Independent technology for modern publishing, memberships, subscriptions and newsletters.
https://ghost.org
MIT License
46.97k stars 10.22k forks source link

bug caused by unidecode's bug #1986

Closed xuduo35 closed 10 years ago

xuduo35 commented 10 years ago

I post a new article with title"第一篇". The article link will become 'http://127.0.0.1:2368/Di%20[/?]%20Pian%20/', and 404 error happen. After some check,Ithink it's caused by module unidecode. Test code(in index.js):


unidecode = require('unidecode');
console.log("unidecode(第一篇) = " + unidecode("第一篇") + "\n");

Result:


E:\node_js\Ghost>npm start

> ghost@0.4.0 start E:\node_js\Ghost
> node index

unidecode(第一篇) = Di [?] Pian

It seems unidecode cannot decode chinese word '一" correctly.

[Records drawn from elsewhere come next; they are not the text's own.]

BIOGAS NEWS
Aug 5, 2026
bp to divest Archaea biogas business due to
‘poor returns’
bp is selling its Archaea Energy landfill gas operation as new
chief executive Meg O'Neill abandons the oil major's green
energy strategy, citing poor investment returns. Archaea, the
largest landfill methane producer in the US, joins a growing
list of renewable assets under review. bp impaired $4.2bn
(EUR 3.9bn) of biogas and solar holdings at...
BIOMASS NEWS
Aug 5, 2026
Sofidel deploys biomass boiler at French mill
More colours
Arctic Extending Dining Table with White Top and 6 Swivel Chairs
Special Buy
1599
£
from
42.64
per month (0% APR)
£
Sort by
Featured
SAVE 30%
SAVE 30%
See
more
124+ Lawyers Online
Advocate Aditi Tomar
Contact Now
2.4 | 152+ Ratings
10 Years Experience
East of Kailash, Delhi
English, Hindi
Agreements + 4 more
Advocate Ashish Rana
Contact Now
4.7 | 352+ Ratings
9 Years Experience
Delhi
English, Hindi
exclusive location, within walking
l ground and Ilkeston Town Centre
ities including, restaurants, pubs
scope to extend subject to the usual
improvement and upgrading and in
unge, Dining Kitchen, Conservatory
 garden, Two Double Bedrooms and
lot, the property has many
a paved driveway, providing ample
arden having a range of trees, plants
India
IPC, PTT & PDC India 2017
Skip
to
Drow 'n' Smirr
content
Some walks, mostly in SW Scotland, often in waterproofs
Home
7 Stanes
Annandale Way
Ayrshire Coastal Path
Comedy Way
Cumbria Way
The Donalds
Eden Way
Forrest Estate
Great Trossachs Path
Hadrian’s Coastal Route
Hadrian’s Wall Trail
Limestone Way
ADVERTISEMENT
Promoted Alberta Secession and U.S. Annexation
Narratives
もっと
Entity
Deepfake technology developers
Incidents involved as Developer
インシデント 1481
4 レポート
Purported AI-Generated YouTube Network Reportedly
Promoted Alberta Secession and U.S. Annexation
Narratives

halfdan commented 10 years ago

Hi @xuduo35, this is indeed an issue with unidecode.

The character is U4E00 which is undefined in the unidecode files: https://github.com/FGRibreau/node-unidecode/blob/master/data/x4e.js

I looked up the translation of what you wrote on Google Translate and it transliterated the text to: Dì yī piān.

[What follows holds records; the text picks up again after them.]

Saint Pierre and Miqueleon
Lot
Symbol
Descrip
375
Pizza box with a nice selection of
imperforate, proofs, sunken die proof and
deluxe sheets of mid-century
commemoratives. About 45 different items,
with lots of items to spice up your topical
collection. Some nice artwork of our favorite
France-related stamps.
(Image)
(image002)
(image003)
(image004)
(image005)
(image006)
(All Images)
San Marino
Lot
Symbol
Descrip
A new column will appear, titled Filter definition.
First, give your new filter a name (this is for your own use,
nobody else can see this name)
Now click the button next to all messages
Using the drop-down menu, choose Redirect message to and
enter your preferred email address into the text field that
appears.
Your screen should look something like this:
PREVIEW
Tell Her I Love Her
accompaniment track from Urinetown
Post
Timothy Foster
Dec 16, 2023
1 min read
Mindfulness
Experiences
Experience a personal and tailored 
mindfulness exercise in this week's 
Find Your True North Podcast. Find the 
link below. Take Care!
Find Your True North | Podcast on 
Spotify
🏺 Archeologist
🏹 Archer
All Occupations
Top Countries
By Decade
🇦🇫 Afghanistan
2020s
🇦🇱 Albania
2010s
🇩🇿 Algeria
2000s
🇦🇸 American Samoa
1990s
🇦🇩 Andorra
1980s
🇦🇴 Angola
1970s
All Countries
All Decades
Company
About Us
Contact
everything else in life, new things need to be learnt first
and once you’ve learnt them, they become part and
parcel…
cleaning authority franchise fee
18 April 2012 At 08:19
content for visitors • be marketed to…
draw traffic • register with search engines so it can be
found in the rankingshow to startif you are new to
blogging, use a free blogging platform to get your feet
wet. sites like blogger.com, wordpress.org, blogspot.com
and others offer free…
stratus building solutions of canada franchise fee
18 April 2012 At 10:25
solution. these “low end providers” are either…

Would you agree that "yi" could serve as transliteration for the 一 character?

voronoipotato commented 10 years ago

一 is yi, you can double check by using the chinese keyboard and typing the pinyin

ErisDS commented 10 years ago

一 is yi, can just about remember this from my Mandarin lessons

Surely we're going to run into this problem for all the un-transliterated characters in https://github.com/halfdan/node-unidecode/blob/d905ec9f27b597ffeb446ff2dfdc75200eeeccba/data/x4e.js?

Perhaps @xuduo35 or @wangsai, or one of our other Chinese speaking contributors could look at transliterating the missing characters? What's the easiest way to get a list of the characters which are currently transliterated as [?] ?

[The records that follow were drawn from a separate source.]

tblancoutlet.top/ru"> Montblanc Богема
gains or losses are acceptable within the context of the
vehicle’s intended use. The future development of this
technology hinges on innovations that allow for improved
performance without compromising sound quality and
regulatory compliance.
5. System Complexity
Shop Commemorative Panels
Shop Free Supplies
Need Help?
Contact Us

xuduo35 commented 10 years ago

I checked "第一篇" with perl module Text::Unidecode, it also output 'Di [?] Pian'. And this work "一" is special, it can be pronounce. But there are some other chinese words, even me don't know how to pronounce. I think it's okay for unidecode to use [?] to decode words of this type. But this will cause bad url. So I think we can just replace [?] to other char after decode, like '-' or '_'. It's more important to make URL right. @ErisDS How about your opinion?

Just add one line to replace [?] to '-'.

WARNING: terminal is not fully functional
diff --git a/core/server/models/base.js b/core/server/models/base.js
index e03a164..f03d9d9 100644
--- a/core/server/models/base.js
+++ b/core/server/models/base.js
@@ -226,6 +226,7 @@ ghostBookshelf.Model = ghostBookshelf.Model.extend({
         slug = slug.charAt(slug.length - 1) === '-' ? slug.substr(0, slug.lengt
         // Remove non ascii characters
         slug = unidecode(slug);
+        slug = slug.replace(/\[\?\]/, "-");
         // Check the filtered slug doesn't match any of the reserved keywords
         slug = /^(ghost|ghost\-admin|admin|wp\-admin|wp\-login|dashboard|logout
             .test(slug) ? slug + '-post' : slug;
xuduo35 commented 10 years ago

I mean, there exist some unicodes which are not a complete word. They are just to used to construct other word in our language(I think the same situation exists in Japanese or Korean). They cannot be pronounced, so there is not translation for them. Check these with command 'find node_modules/unidecode/data|xargs grep '[?]' ', there are too many. I think no way to fill them all out.